▶ FRAGMENTO DEL DOCUMENTO
• • • •
El prólogo plantea cuestiones que son precisamente los problemas básicos que afronta la creación artística y que tiene que resolver el lenguaje literario. Aunque no lo parezca en principio, la Dialectología es una muy buena plataforma para el estudio de la lírica, pues tiene muy definidas las cuestiones y los límites que los lenguajes funcionales reciben del espacio, donde la lengua se convierte en habla, y permitía ver también nítidamente los problemas específicos que presentan los lenguajes sectoriales de la literatura, del arte, de la ciencia, de la religión, de la filosofía. Hoy, veintitantos años después de escrito, las ideas que recorren el prólogo de Manuel Alvar siguen siendo centrales en la temática general de la teoría literaria y siguen ocupando el primer plano que tuvieron en la visión de conjunto. La oposición entre lenguaje funcional y lenguaje poético, la pregunta jakobsoniana, ya formulada antes por Dámaso Alonso, según Alvar pone de relieve (¡que cada palo aguante su vela!) sobre qué criterios, qué cambios, en resumen, qué hace que un discurso lingüístico se convierta en un discurso literario; las señas lingüísticas del estilo de cada poeta, la capacidad de comunicación y de intensificación propia del lenguaje literario; la esencialidad de la palabra poética, su valor simbólico y su capacidad connotativa, que remiten a una consideración artística del hombre, del mundo, de las cosas; la particular visión del mundo que nos ofrece el poeta en sus experiencias, en sus vivencias, en su creación, son los temas que va encadenando ese texto preliminar que condensa en pocas páginas una profunda y bien planteada teoría del lenguaje poético, de la lírica en particular.
• • • •
▶ DATOS DISPONIBLES
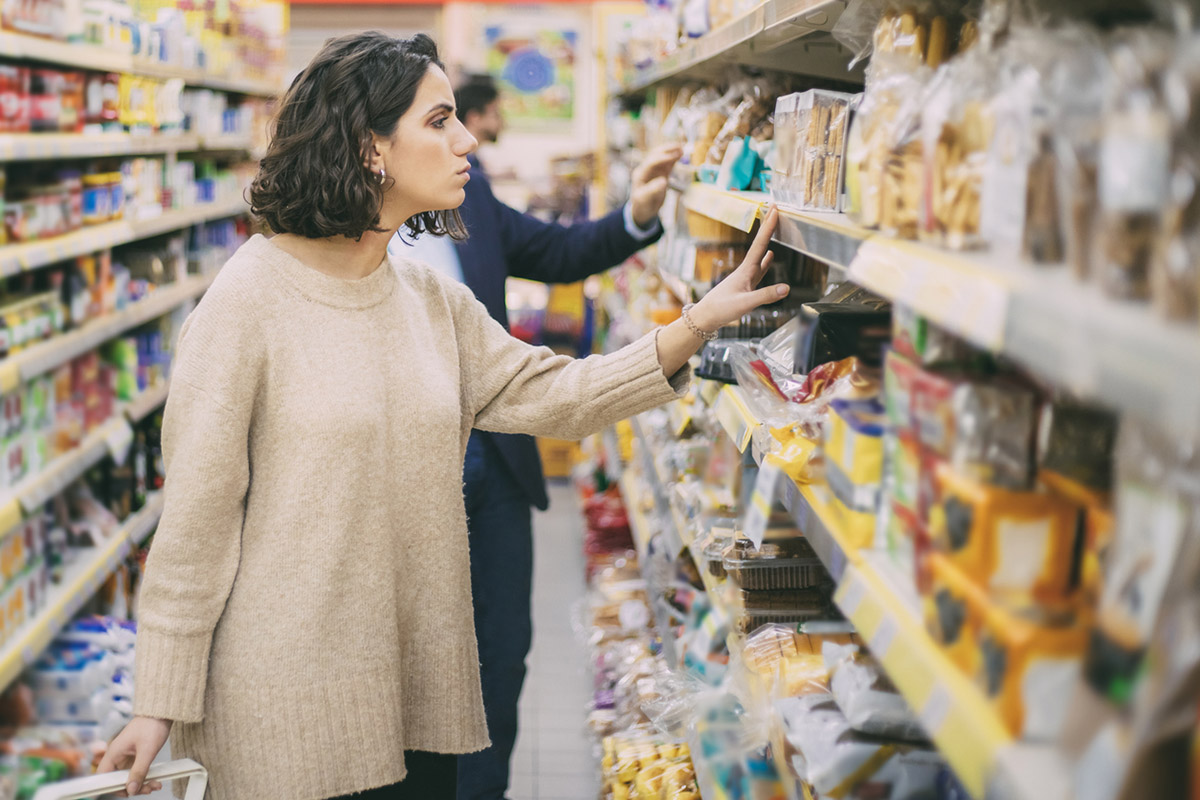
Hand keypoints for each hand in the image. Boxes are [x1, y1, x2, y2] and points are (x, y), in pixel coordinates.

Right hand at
• • • •
▶ TRABAJO REQUERIDO
A: Enumera los lenguajes sectoriales que menciona el fragmento sobre el prólogo de Manuel Alvar.
B: Prosigue el fragmento sobre el prólogo de Manuel Alvar a partir de su última oración.
Los datos son un material aparte, sin relación con el fragmento.

▶ SECCIÓN DE RESPUESTAS
A: El lenguaje de la literatura, el del arte, el de la ciencia, el de la religión y el de la filosofía.

B:
Además revisa otros caracteres generales del arte: la ambigüedad o polivalencia semántica, la intensidad, el desvío de la norma (la anormalidad como rasgo específico del discurso poético), la participación intuitiva y científica del lector en la comprensión del texto y en la determinación del sentido poético... La lectura de Gramática de «Cántico» desde estas consideraciones tan sabias, tan variadas, no es posible para la mayor parte de los lectores, y el prólogo viene a ofrecérselas. Yo he tenido el privilegio de tener un lector de esta sabiduría, que además era poeta. He sido afortunada, y la Gramática de «Cántico» entró con buen mentor en el campo tan debatido de la crítica y teoría literarias.




El análisis semántico del discurso lírico

Vamos a revisar algunas de las ideas y de los esquemas semánticos que seguimos para interpretar el discurso de Cántico ya hace veinticinco años largos. Desgraciadamente el correo no me va a sorprender esta vez con una carta de Jorge Guillén, ni puedo aspirar a la lectura de Manuel Alvar. Los dos han pasado; ahora recordamos al primero por lo que sobre él escribió el segundo y la nostalgia de su escritura, de su amistad, de su presencia... no puede ir por más caminos que los que permite el recuerdo.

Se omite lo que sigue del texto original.